该函数执行不同的过程。你只减去平均值，但是tf.image.per_image_standardization()还会除以方差。从API文档中可以看到：

This op computes (x - mean) / adjusted_stddev, where mean is the average of all values in image, and adjusted_stddev = max(stddev, 1.0/sqrt(image.NumElements())).

以下是他们的完整实现，来自这里：

def per_image_standardization(image):
  """Linearly scales `image` to have zero mean and unit norm.
  This op computes `(x - mean) / adjusted_stddev`, where `mean` is the average
  of all values in image, and
  `adjusted_stddev = max(stddev, 1.0/sqrt(image.NumElements()))`.
  `stddev` is the standard deviation of all values in `image`. It is capped
  away from zero to protect against division by 0 when handling uniform images.
  Args:
    image: 3-D tensor of shape `[height, width, channels]`.
  Returns:
    The standardized image with same shape as `image`.
  Raises:
    ValueError: if the shape of 'image' is incompatible with this function.
  """
  image = ops.convert_to_tensor(image, name='image')
  _Check3DImage(image, require_static=False)
  num_pixels = math_ops.reduce_prod(array_ops.shape(image))

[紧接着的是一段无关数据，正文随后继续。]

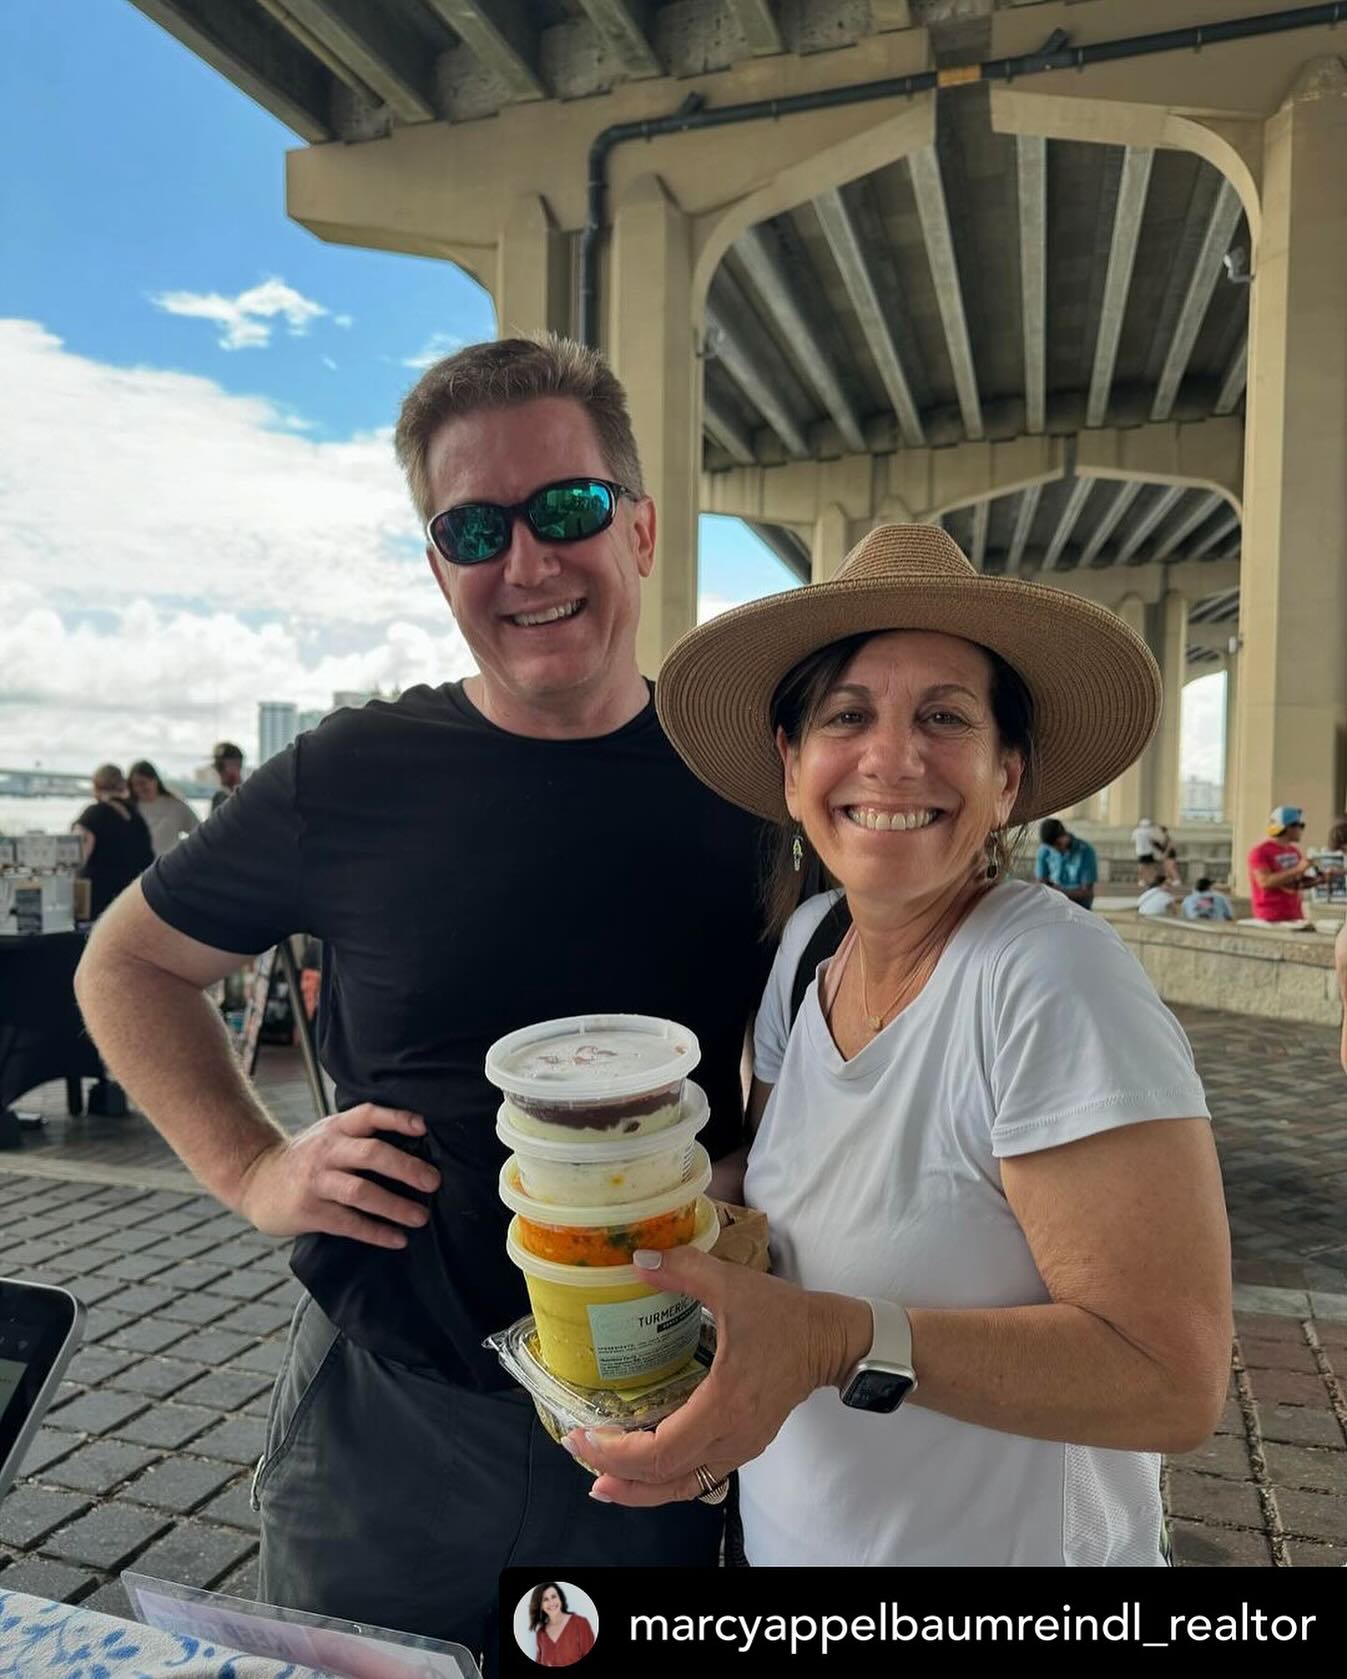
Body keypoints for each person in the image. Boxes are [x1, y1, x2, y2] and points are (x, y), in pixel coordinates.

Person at [73, 336, 769, 1664]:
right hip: (386, 1410)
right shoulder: (353, 770)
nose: (527, 561)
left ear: (638, 527)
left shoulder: (740, 775)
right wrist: (253, 1166)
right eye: (472, 527)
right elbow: (126, 962)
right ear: (436, 561)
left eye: (563, 508)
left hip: (653, 1396)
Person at [574, 523, 1231, 1568]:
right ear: (792, 767)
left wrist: (836, 1338)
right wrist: (640, 1231)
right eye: (847, 714)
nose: (892, 756)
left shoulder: (1050, 982)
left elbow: (1170, 1376)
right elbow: (780, 1178)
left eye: (944, 716)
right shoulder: (808, 946)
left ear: (1007, 775)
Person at [73, 765, 154, 920]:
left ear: (95, 786)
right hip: (132, 900)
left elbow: (76, 858)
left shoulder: (93, 814)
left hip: (99, 902)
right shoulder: (136, 816)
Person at [1247, 805, 1315, 924]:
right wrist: (1298, 869)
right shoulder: (1260, 852)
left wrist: (1322, 879)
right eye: (1300, 825)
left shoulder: (1294, 851)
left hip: (1295, 916)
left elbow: (1297, 883)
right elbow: (1264, 882)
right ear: (1288, 827)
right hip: (1270, 918)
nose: (1302, 830)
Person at [128, 760, 200, 857]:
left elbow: (198, 833)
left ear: (155, 780)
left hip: (170, 866)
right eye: (135, 785)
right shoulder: (128, 809)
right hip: (139, 868)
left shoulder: (176, 805)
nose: (139, 789)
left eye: (143, 783)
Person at [1033, 816, 1098, 909]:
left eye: (1058, 845)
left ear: (1064, 836)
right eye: (1052, 848)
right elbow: (1041, 882)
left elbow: (1087, 892)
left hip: (1078, 903)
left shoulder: (1086, 851)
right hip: (1053, 900)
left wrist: (1059, 891)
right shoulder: (1044, 850)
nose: (1056, 850)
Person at [528, 1584, 594, 1669]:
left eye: (554, 1596)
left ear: (560, 1598)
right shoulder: (541, 1633)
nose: (551, 1602)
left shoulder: (580, 1623)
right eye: (545, 1599)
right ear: (541, 1606)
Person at [209, 741, 245, 811]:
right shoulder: (219, 797)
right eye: (217, 766)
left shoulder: (249, 797)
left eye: (220, 766)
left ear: (236, 764)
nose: (218, 772)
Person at [1131, 816, 1166, 881]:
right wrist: (1161, 849)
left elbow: (1133, 840)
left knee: (1141, 866)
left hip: (1139, 851)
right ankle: (1151, 879)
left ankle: (1141, 880)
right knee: (1151, 866)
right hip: (1148, 851)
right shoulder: (1150, 831)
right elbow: (1154, 841)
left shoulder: (1136, 831)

  image = math_ops.cast(image, dtype=dtypes.float32)
  image_mean = math_ops.reduce_mean(image)

  variance = (math_ops.reduce_mean(math_ops.square(image)) -
              math_ops.square(image_mean))
  variance = gen_nn_ops.relu(variance)
  stddev = math_ops.sqrt(variance)

  # Apply a minimum normalization that protects us against uniform images.
  min_stddev = math_ops.rsqrt(math_ops.cast(num_pixels, dtypes.float32))
  pixel_value_scale = math_ops.maximum(stddev, min_stddev)
  pixel_value_offset = image_mean

  image = math_ops.subtract(image, pixel_value_offset)
  image = math_ops.div(image, pixel_value_scale)
  return image